Feito esse adendo sobre a questão da direção, vamos aos acertos do capítulo final de A Lei do Amor:

  1. O final trágico de Magnólia, insólito, à altura da personagem, e trazendo o simbolismo da força do trem da vida, cantado na música-tema de Villa-Lobos e Ferreira Gullar, para o centro do desfecho;
  2. Não mostrar o enterro de Magnólia: a dona de vilania tão ostensiva e maléfica não merecia condescendência alguma, nem mesmo na diegese;
  3. A vitória do amor de Helô e Pedro com o nascimento do filho tão esperado: é corriqueiro mas não deixa de emocionar, sempre, a chegada do NOVO trazendo luz em qualquer ambiente, sobretudo ali, após o aflitivo sofrimento vivido pelo casal e suas famílias nos últimos capítulos;
  4. O final em aberto para a relação Isabela-Thiago: autores fizeram uma opção condizente para um casal complexo desde seu início, aludindo à contemporaneidade de um mundo quase perplexo ante mudanças tão rápidas e avanços comportamentais impensáveis décadas atrás;
  5. Boa solução para a punição de Tião Bezerra: um AVC que o deixa preso a uma cama de hospital (o todo-poderoso, com toda a fortuna que amealhou, completamente sozinho), remetendo a uma situação dos primórdios da novela, quando o personagem tinha tido um ‘apagamento’ de memória em plena ponte da cidade de São Dimas;
  6. Dois casais homossexuais leves e felizes em meio a uma festa promovida pela prefeita Salete.

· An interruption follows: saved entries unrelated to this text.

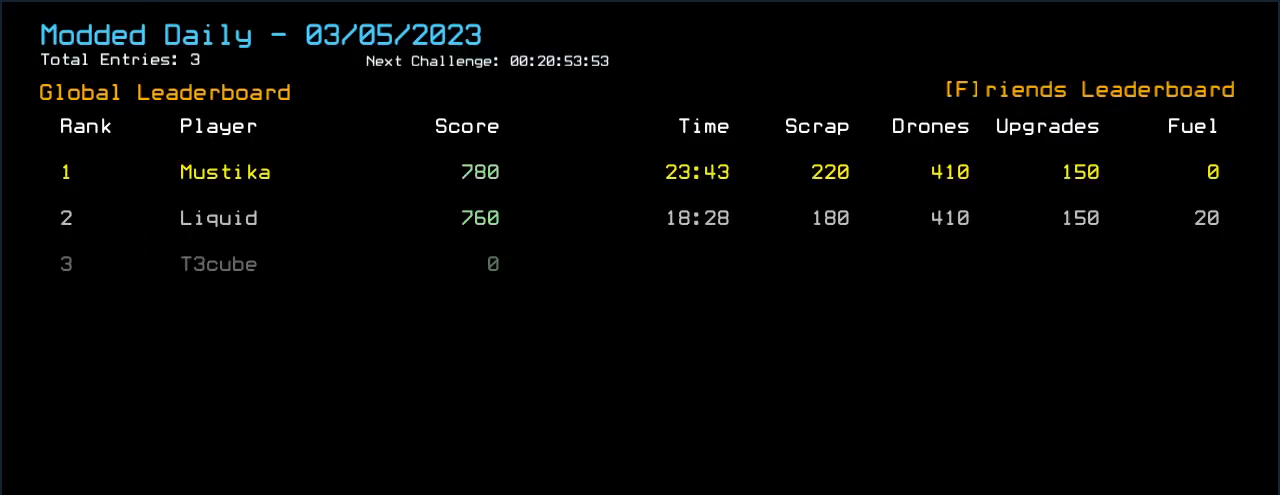
{"keys": [], "events": []}
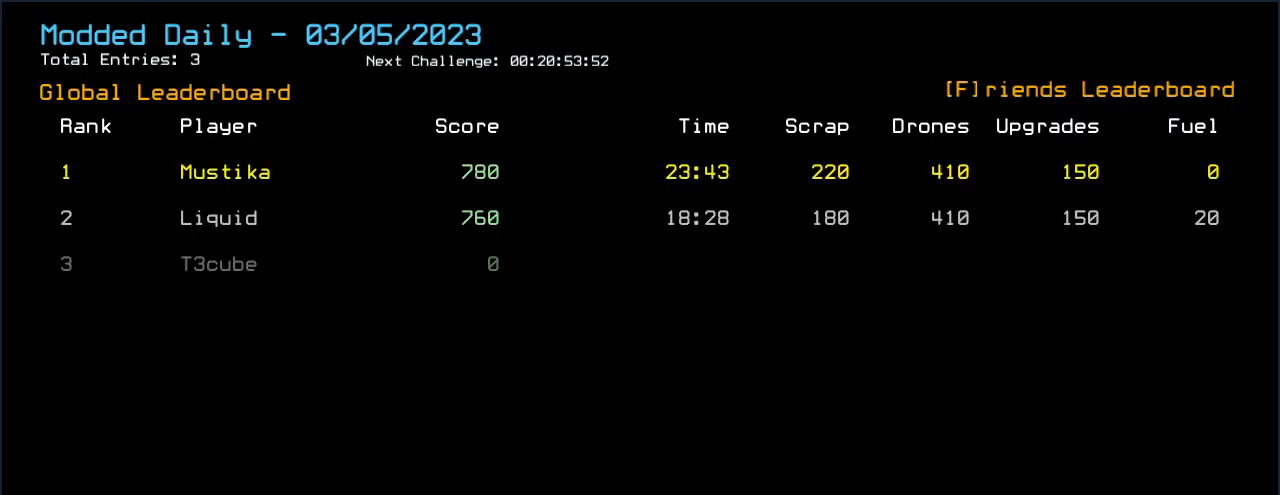
{"keys": [], "events": []}
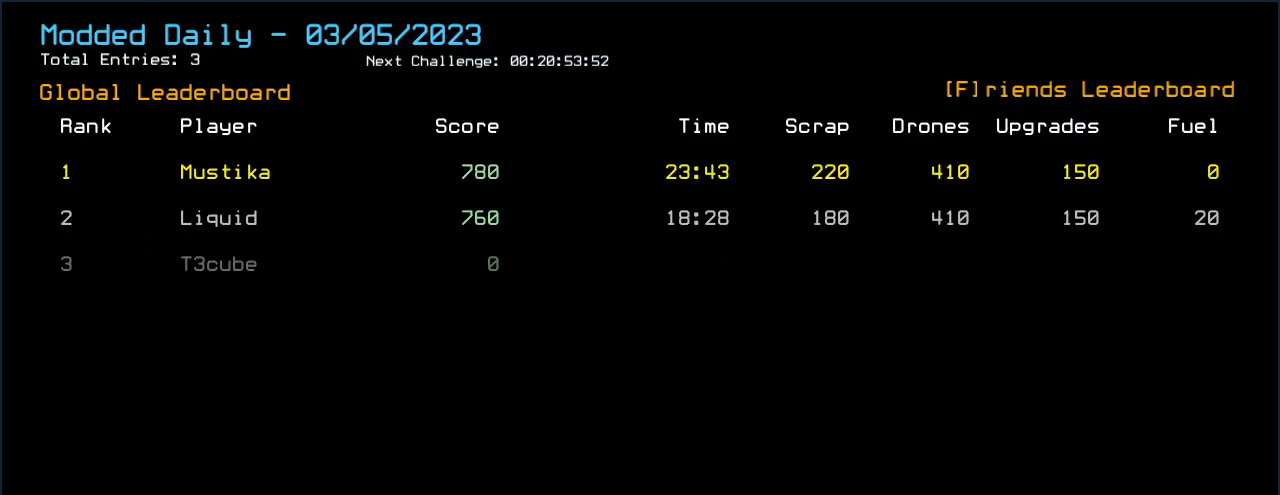
{"keys": [], "events": []}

A ficção referendando cenários de tolerância e enfatizando a dimensão maior do amor, que corre por diversos atalhos: personagens de Maria Flor (Flávia) e de Raphael Ghanem (Gledson) curtindo plenamente com seus pares formados;
  7. Hércules e Aline, deploráveis vilões, elevados à categoria de mendigos em meio à invisibilidade cotidiana da metrópole;
  8. A surpresa, estendida ao máximo, para o par final de Letícia (Isabella Santoni), culminando por ser quem foi, o bem-humorado Antônio (Pierre Baitelle), seu eterno apaixonado.

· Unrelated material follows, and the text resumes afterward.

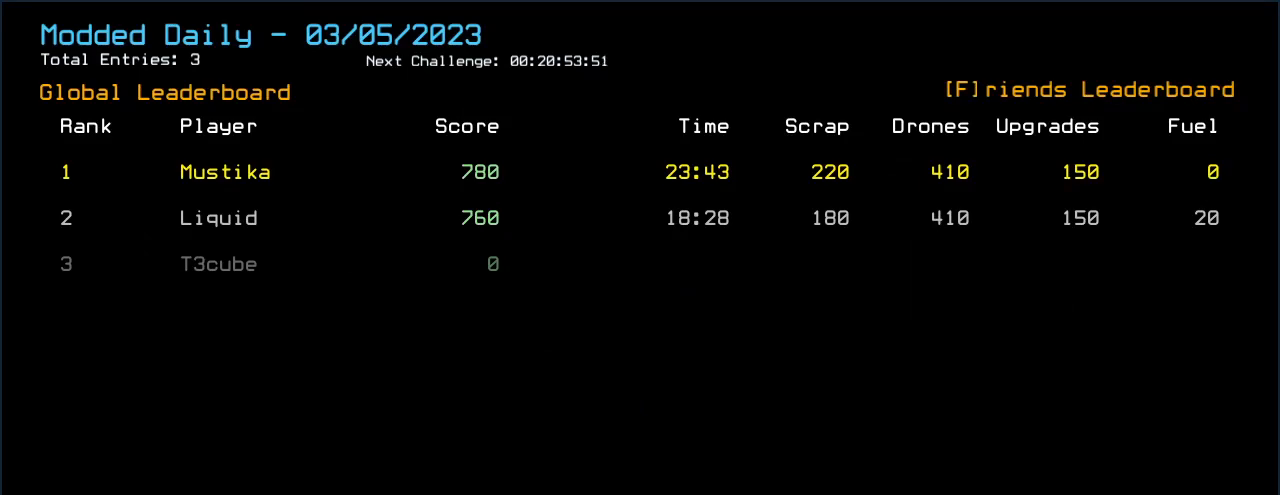
{"keys": [], "events": []}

  9. Ter citado a dor da tragédia de Mariana através do personagem de Gianecchini (Pedro, o rico bom moço e justiceiro) a cobrar punição para o terrível crime ambiental que vitimou a pequena cidade mineira;

10. A cena final, com viés acentuadamente político, promovendo uma imediata homogenia com o atual cenário político brasileiro. Neste ponto, a presença de Tony Ramos como o notório político do ‘rabo preso” que vai ascender à presidência, e terá ao seu lado a tradicional ‘loura burra’ (feita com esmerado requinte por uma convincente Grazi Massafera), foi triunfante ! Tony foi o intérprete perfeito para todas as ilações imediatas… e a comemoração das futuras vitórias políticas – em espaço luxuoso no qual dividem a mesma mesa, a corrupção, a imoralidade ética, a falta de escrúpulos, os desmandos com a coisa pública, os desvios de verbas, as prevaricações, a instrumentação religiosa, a desonestidade de propósitos, o desrespeito ao erário público, e o desprezo pelos que defendem e lutam por uma vida digna num país com tantos problemas colossais e quase insolúveis, foi um ganho excepcional da novela, através do qual se ‘perdoam’ ou tornam-se de somenos importância os muitos baixos e enganos do enredo.

Ainda que você não tenha visto o último capítulo, veja as imagens de sua cena final, e confirme: para bom entendedor, meia equivalência diz tudo, ainda que numa obra assumidamente de ficção.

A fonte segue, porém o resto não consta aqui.